• _WORK TO COMPLETE_
Could you reproduce every record below exactly, excluding all pictures?

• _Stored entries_
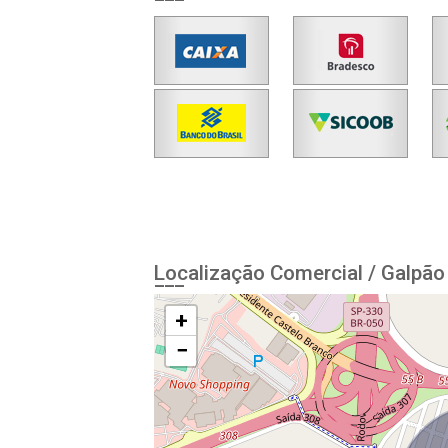
Localização Comercial / Galpão
+
−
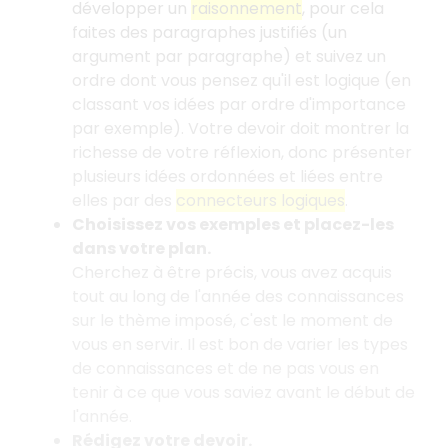
développer un
raisonnement
, pour cela
faites des paragraphes justifiés (un
argument par paragraphe) et suivez un
ordre dont vous pensez qu'il est logique (en
classant vos idées par ordre d'importance
par exemple). Votre devoir doit montrer la
richesse de votre réflexion, donc présenter
plusieurs idées ordonnées et liées entre
elles par des
connecteurs logiques
.
Choisissez vos exemples et placez-les
dans votre plan.
Cherchez à être précis, vous avez acquis
tout au long de l'année des connaissances
sur le thème imposé, c'est le moment de
vous en servir. Il est bon de varier les types
de connaissances et de ne pas vous en
tenir à ce que vous saviez avant le début de
l'année.
Rédigez votre devoir.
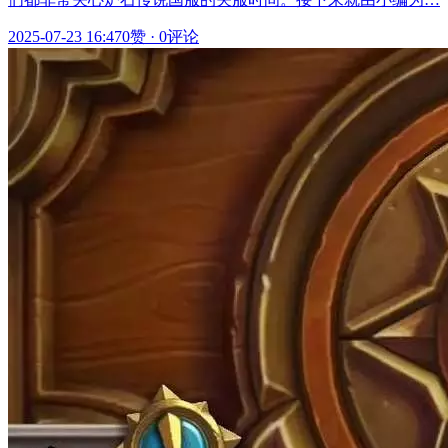
2025-07-23 16:47
0赞
·
0评论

• _ANSWER TO THIS EXERCISE_
Localização Comercial / Galpão
+
−
développer un
raisonnement
, pour cela
faites des paragraphes justifiés (un
argument par paragraphe) et suivez un
ordre dont vous pensez qu'il est logique (en
classant vos idées par ordre d'importance
par exemple). Votre devoir doit montrer la
richesse de votre réflexion, donc présenter
plusieurs idées ordonnées et liées entre
elles par des
connecteurs logiques
.
Choisissez vos exemples et placez-les
dans votre plan.
Cherchez à être précis, vous avez acquis
tout au long de l'année des connaissances
sur le thème imposé, c'est le moment de
vous en servir. Il est bon de varier les types
de connaissances et de ne pas vous en
tenir à ce que vous saviez avant le début de
l'année.
Rédigez votre devoir.
2025-07-23 16:47
0赞
·
0评论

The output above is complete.